### Dataset records

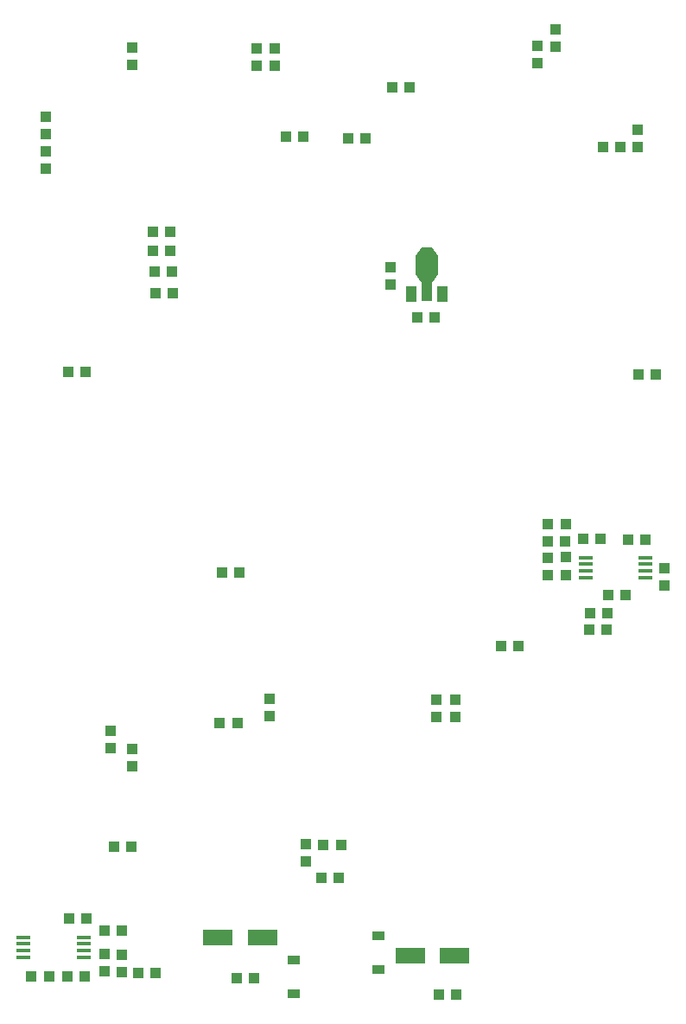
<source format=gbr>
G04 #@! TF.GenerationSoftware,KiCad,Pcbnew,7.0.1-0*
G04 #@! TF.CreationDate,2023-04-05T16:04:36-07:00*
G04 #@! TF.ProjectId,Kit-Trig-Sampler,4b69742d-5472-4696-972d-53616d706c65,rev?*
G04 #@! TF.SameCoordinates,PXb71b00PY73f50f0*
G04 #@! TF.FileFunction,Paste,Top*
G04 #@! TF.FilePolarity,Positive*
%FSLAX46Y46*%
G04 Gerber Fmt 4.6, Leading zero omitted, Abs format (unit mm)*
G04 Created by KiCad (PCBNEW 7.0.1-0) date 2023-04-05 16:04:36*
%MOMM*%
%LPD*%
G01*
G04 APERTURE LIST*
G04 Aperture macros list*
%AMOutline4P*
0 Free polygon, 4 corners , with rotation*
0 The origin of the aperture is its center*
0 number of corners: always 4*
0 $1 to $8 corner X, Y*
0 $9 Rotation angle, in degrees counterclockwise*
0 create outline with 4 corners*
4,1,4,$1,$2,$3,$4,$5,$6,$7,$8,$1,$2,$9*%
G04 Aperture macros list end*
%ADD10R,1.000000X1.000000*%
%ADD11R,1.200000X0.900000*%
%ADD12R,3.000000X1.600000*%
%ADD13R,1.450000X0.450000*%
%ADD14R,1.000000X1.500000*%
%ADD15R,1.000000X1.800000*%
%ADD16Outline4P,-1.100000X-0.500000X1.100000X-0.500000X0.400000X0.500000X-0.400000X0.500000X180.000000*%
%ADD17R,2.200000X1.840000*%
%ADD18Outline4P,-1.100000X-0.425000X1.100000X-0.425000X0.500000X0.425000X-0.500000X0.425000X0.000000*%
G04 APERTURE END LIST*
D10*
G04 #@! TO.C,C7*
X49060000Y10330000D03*
X50760000Y10330000D03*
G04 #@! TD*
G04 #@! TO.C,C17*
X31200000Y101210000D03*
X31200000Y102910000D03*
G04 #@! TD*
G04 #@! TO.C,R26*
X33000000Y102910000D03*
X33000000Y101210000D03*
G04 #@! TD*
G04 #@! TO.C,R2*
X50710000Y39230000D03*
X50710000Y37530000D03*
G04 #@! TD*
G04 #@! TO.C,R37*
X59760000Y54710000D03*
X61460000Y54710000D03*
G04 #@! TD*
D11*
G04 #@! TO.C,D2*
X34870000Y10420000D03*
X34870000Y13720000D03*
G04 #@! TD*
D10*
G04 #@! TO.C,R33*
X36050000Y23370000D03*
X36050000Y25070000D03*
G04 #@! TD*
G04 #@! TO.C,R16*
X68600000Y93260000D03*
X68600000Y94960000D03*
G04 #@! TD*
G04 #@! TO.C,C1*
X68620000Y71040000D03*
X70320000Y71040000D03*
G04 #@! TD*
D12*
G04 #@! TO.C,C4*
X46260000Y14130000D03*
X50660000Y14130000D03*
G04 #@! TD*
D10*
G04 #@! TO.C,R5*
X48870000Y39200000D03*
X48870000Y37500000D03*
G04 #@! TD*
G04 #@! TO.C,R14*
X16310000Y14290000D03*
X16310000Y12590000D03*
G04 #@! TD*
G04 #@! TO.C,R25*
X60490000Y104840000D03*
X60490000Y103140000D03*
G04 #@! TD*
G04 #@! TO.C,C15*
X14590000Y17740000D03*
X12890000Y17740000D03*
G04 #@! TD*
G04 #@! TO.C,C19*
X48710000Y76630000D03*
X47010000Y76630000D03*
G04 #@! TD*
G04 #@! TO.C,C20*
X44330000Y81550000D03*
X44330000Y79850000D03*
G04 #@! TD*
D11*
G04 #@! TO.C,D1*
X43160000Y16100000D03*
X43160000Y12800000D03*
G04 #@! TD*
D10*
G04 #@! TO.C,C13*
X69350000Y54880000D03*
X67650000Y54880000D03*
G04 #@! TD*
G04 #@! TO.C,R23*
X44510000Y99160000D03*
X46210000Y99160000D03*
G04 #@! TD*
G04 #@! TO.C,C9*
X27850000Y51610000D03*
X29550000Y51610000D03*
G04 #@! TD*
G04 #@! TO.C,R17*
X37570000Y21730000D03*
X39270000Y21730000D03*
G04 #@! TD*
D13*
G04 #@! TO.C,U1*
X69350000Y51155000D03*
X69350000Y51805000D03*
X69350000Y52455000D03*
X69350000Y53105000D03*
X63450000Y53105000D03*
X63450000Y52455000D03*
X63450000Y51805000D03*
X63450000Y51155000D03*
G04 #@! TD*
D10*
G04 #@! TO.C,R30*
X21080000Y83140000D03*
X22780000Y83140000D03*
G04 #@! TD*
G04 #@! TO.C,R21*
X10600000Y94580000D03*
X10600000Y96280000D03*
G04 #@! TD*
G04 #@! TO.C,R20*
X17250000Y24760000D03*
X18950000Y24760000D03*
G04 #@! TD*
G04 #@! TO.C,R4*
X16880000Y36160000D03*
X16880000Y34460000D03*
G04 #@! TD*
G04 #@! TO.C,R28*
X21090000Y84970000D03*
X22790000Y84970000D03*
G04 #@! TD*
G04 #@! TO.C,R40*
X65150000Y93320000D03*
X66850000Y93320000D03*
G04 #@! TD*
G04 #@! TO.C,R1*
X71220000Y50390000D03*
X71220000Y52090000D03*
G04 #@! TD*
G04 #@! TO.C,R41*
X10610000Y91170000D03*
X10610000Y92870000D03*
G04 #@! TD*
G04 #@! TO.C,R12*
X17990000Y16580000D03*
X16290000Y16580000D03*
G04 #@! TD*
G04 #@! TO.C,C8*
X30960000Y11900000D03*
X29260000Y11900000D03*
G04 #@! TD*
G04 #@! TO.C,R27*
X19030000Y103000000D03*
X19030000Y101300000D03*
G04 #@! TD*
G04 #@! TO.C,C6*
X63820000Y46070000D03*
X65520000Y46070000D03*
G04 #@! TD*
G04 #@! TO.C,R6*
X27630000Y36880000D03*
X29330000Y36880000D03*
G04 #@! TD*
G04 #@! TO.C,R9*
X59790000Y51360000D03*
X59790000Y53060000D03*
G04 #@! TD*
G04 #@! TO.C,R32*
X21210000Y81110000D03*
X22910000Y81110000D03*
G04 #@! TD*
G04 #@! TO.C,C2*
X12770000Y71290000D03*
X14470000Y71290000D03*
G04 #@! TD*
G04 #@! TO.C,R13*
X12710000Y12100000D03*
X14410000Y12100000D03*
G04 #@! TD*
G04 #@! TO.C,R19*
X34110000Y94320000D03*
X35810000Y94320000D03*
G04 #@! TD*
D12*
G04 #@! TO.C,C5*
X27460000Y15900000D03*
X31860000Y15900000D03*
G04 #@! TD*
D10*
G04 #@! TO.C,C14*
X9170000Y12130000D03*
X10870000Y12130000D03*
G04 #@! TD*
G04 #@! TO.C,R34*
X39490000Y24980000D03*
X37790000Y24980000D03*
G04 #@! TD*
G04 #@! TO.C,R31*
X21300000Y78960000D03*
X23000000Y78960000D03*
G04 #@! TD*
D13*
G04 #@! TO.C,U2*
X14310000Y13985000D03*
X14310000Y14635000D03*
X14310000Y15285000D03*
X14310000Y15935000D03*
X8410000Y15935000D03*
X8410000Y15285000D03*
X8410000Y14635000D03*
X8410000Y13985000D03*
G04 #@! TD*
D10*
G04 #@! TO.C,R7*
X19010000Y32660000D03*
X19010000Y34360000D03*
G04 #@! TD*
D14*
G04 #@! TO.C,U3*
X46410000Y78900000D03*
D15*
X47910000Y79046500D03*
D16*
X47910000Y80303800D03*
D17*
X47910000Y81713500D03*
D18*
X47910000Y83047000D03*
D14*
X49410000Y78900000D03*
G04 #@! TD*
D10*
G04 #@! TO.C,C12*
X64940000Y54950000D03*
X63240000Y54950000D03*
G04 #@! TD*
G04 #@! TO.C,C16*
X58740000Y103210000D03*
X58740000Y101510000D03*
G04 #@! TD*
G04 #@! TO.C,R11*
X61500000Y56380000D03*
X59800000Y56380000D03*
G04 #@! TD*
G04 #@! TO.C,R10*
X63870000Y47690000D03*
X65570000Y47690000D03*
G04 #@! TD*
G04 #@! TO.C,R15*
X19640000Y12470000D03*
X21340000Y12470000D03*
G04 #@! TD*
G04 #@! TO.C,C11*
X17980000Y14230000D03*
X17980000Y12530000D03*
G04 #@! TD*
G04 #@! TO.C,R18*
X41890000Y94110000D03*
X40190000Y94110000D03*
G04 #@! TD*
G04 #@! TO.C,R8*
X67380000Y49400000D03*
X65680000Y49400000D03*
G04 #@! TD*
G04 #@! TO.C,C3*
X61570000Y51420000D03*
X61570000Y53120000D03*
G04 #@! TD*
G04 #@! TO.C,R3*
X32530000Y39270000D03*
X32530000Y37570000D03*
G04 #@! TD*
G04 #@! TO.C,C10*
X55180000Y44410000D03*
X56880000Y44410000D03*
G04 #@! TD*
M02*

</source>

######

From the line containing "X37570000Y21730000D03*" down to the line containing "X63450000Y51805000D03*" in the material above, reproduce every line exactly, including the two end lines.

• _Solution_:
X37570000Y21730000D03*
X39270000Y21730000D03*
G04 #@! TD*
D13*
G04 #@! TO.C,U1*
X69350000Y51155000D03*
X69350000Y51805000D03*
X69350000Y52455000D03*
X69350000Y53105000D03*
X63450000Y53105000D03*
X63450000Y52455000D03*
X63450000Y51805000D03*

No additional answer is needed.